::: Data supplied :::

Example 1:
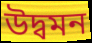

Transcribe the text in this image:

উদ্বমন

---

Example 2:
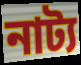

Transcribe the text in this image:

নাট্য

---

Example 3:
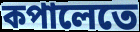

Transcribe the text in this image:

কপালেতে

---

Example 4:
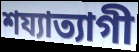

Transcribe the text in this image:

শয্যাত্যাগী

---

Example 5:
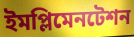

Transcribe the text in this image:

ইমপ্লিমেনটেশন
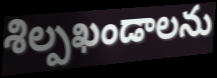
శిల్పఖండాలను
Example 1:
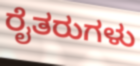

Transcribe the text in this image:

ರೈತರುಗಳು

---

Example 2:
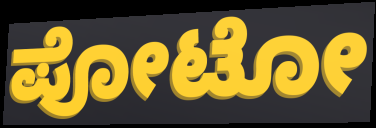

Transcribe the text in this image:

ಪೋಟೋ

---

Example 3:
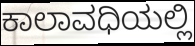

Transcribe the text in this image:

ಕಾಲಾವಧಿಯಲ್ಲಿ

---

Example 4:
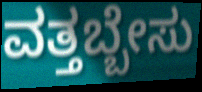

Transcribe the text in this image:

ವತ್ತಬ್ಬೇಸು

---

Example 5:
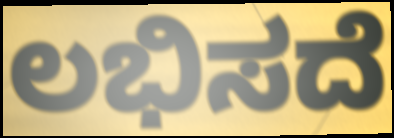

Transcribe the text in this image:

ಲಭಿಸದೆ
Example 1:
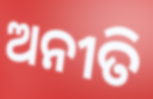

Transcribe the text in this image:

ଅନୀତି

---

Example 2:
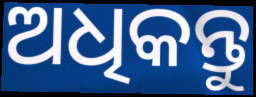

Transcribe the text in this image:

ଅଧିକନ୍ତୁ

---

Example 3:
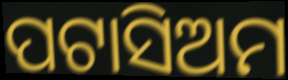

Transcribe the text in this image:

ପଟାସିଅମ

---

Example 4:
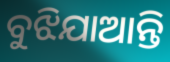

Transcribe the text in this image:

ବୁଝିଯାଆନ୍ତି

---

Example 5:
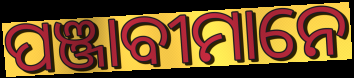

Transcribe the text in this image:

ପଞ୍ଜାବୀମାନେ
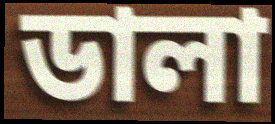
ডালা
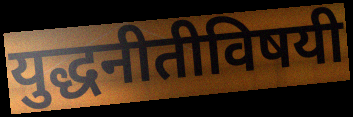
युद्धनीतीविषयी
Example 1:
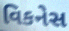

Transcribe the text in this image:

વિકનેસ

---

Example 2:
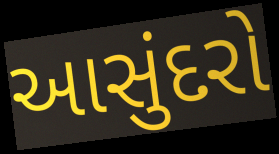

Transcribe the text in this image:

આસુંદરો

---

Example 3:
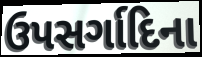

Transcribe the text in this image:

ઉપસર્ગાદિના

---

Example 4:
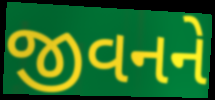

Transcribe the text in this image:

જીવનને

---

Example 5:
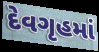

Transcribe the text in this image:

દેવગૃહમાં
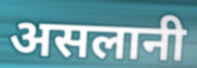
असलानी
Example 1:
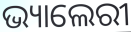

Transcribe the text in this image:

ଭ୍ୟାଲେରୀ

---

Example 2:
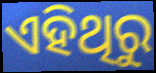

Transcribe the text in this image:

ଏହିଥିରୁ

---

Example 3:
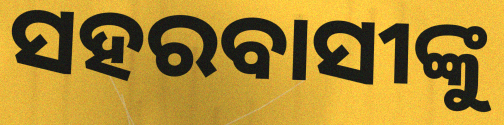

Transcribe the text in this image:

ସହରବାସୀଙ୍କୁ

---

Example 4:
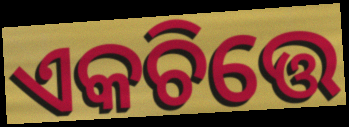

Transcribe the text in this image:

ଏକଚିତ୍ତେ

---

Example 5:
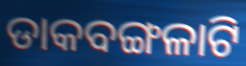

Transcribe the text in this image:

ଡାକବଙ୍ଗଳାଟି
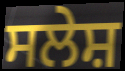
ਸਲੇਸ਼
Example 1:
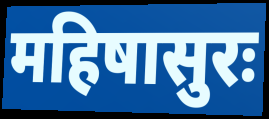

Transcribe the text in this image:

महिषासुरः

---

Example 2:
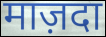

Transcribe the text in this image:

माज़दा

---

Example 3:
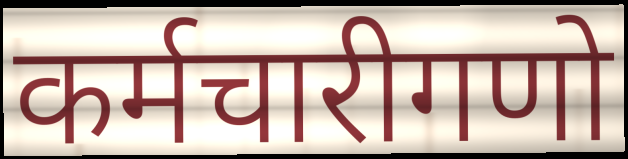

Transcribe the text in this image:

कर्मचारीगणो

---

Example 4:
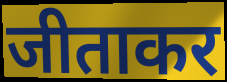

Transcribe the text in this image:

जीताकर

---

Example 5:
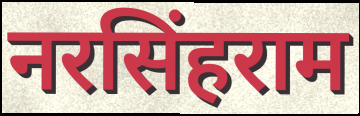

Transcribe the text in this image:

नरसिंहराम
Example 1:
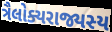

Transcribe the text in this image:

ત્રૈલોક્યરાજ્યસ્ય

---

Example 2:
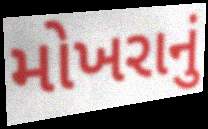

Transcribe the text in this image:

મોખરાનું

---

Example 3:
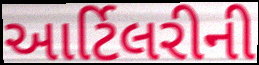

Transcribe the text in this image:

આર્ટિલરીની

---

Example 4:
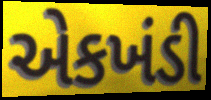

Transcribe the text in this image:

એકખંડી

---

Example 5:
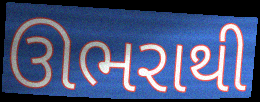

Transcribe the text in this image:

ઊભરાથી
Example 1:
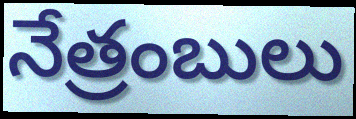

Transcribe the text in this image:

:::

:: Problem requirements ::
Transcribe every record above in full. Pictures stay out of the copy.

:: Your solution ::
Example 1:

Transcribe the text in this image:

উদ্বমন

---

Example 2:

Transcribe the text in this image:

নাট্য

---

Example 3:

Transcribe the text in this image:

কপালেতে

---

Example 4:

Transcribe the text in this image:

শয্যাত্যাগী

---

Example 5:

Transcribe the text in this image:

ইমপ্লিমেনটেশন
శిల్పఖండాలను
Example 1:

Transcribe the text in this image:

ರೈತರುಗಳು

---

Example 2:

Transcribe the text in this image:

ಪೋಟೋ

---

Example 3:

Transcribe the text in this image:

ಕಾಲಾವಧಿಯಲ್ಲಿ

---

Example 4:

Transcribe the text in this image:

ವತ್ತಬ್ಬೇಸು

---

Example 5:

Transcribe the text in this image:

ಲಭಿಸದೆ
Example 1:

Transcribe the text in this image:

ଅନୀତି

---

Example 2:

Transcribe the text in this image:

ଅଧିକନ୍ତୁ

---

Example 3:

Transcribe the text in this image:

ପଟାସିଅମ

---

Example 4:

Transcribe the text in this image:

ବୁଝିଯାଆନ୍ତି

---

Example 5:

Transcribe the text in this image:

ପଞ୍ଜାବୀମାନେ
ডালা
युद्धनीतीविषयी
Example 1:

Transcribe the text in this image:

વિકનેસ

---

Example 2:

Transcribe the text in this image:

આસુંદરો

---

Example 3:

Transcribe the text in this image:

ઉપસર્ગાદિના

---

Example 4:

Transcribe the text in this image:

જીવનને

---

Example 5:

Transcribe the text in this image:

દેવગૃહમાં
असलानी
Example 1:

Transcribe the text in this image:

ଭ୍ୟାଲେରୀ

---

Example 2:

Transcribe the text in this image:

ଏହିଥିରୁ

---

Example 3:

Transcribe the text in this image:

ସହରବାସୀଙ୍କୁ

---

Example 4:

Transcribe the text in this image:

ଏକଚିତ୍ତେ

---

Example 5:

Transcribe the text in this image:

ଡାକବଙ୍ଗଳାଟି
ਸਲੇਸ਼
Example 1:

Transcribe the text in this image:

महिषासुरः

---

Example 2:

Transcribe the text in this image:

माज़दा

---

Example 3:

Transcribe the text in this image:

कर्मचारीगणो

---

Example 4:

Transcribe the text in this image:

जीताकर

---

Example 5:

Transcribe the text in this image:

नरसिंहराम
Example 1:

Transcribe the text in this image:

ત્રૈલોક્યરાજ્યસ્ય

---

Example 2:

Transcribe the text in this image:

મોખરાનું

---

Example 3:

Transcribe the text in this image:

આર્ટિલરીની

---

Example 4:

Transcribe the text in this image:

એકખંડી

---

Example 5:

Transcribe the text in this image:

ઊભરાથી
Example 1:

Transcribe the text in this image:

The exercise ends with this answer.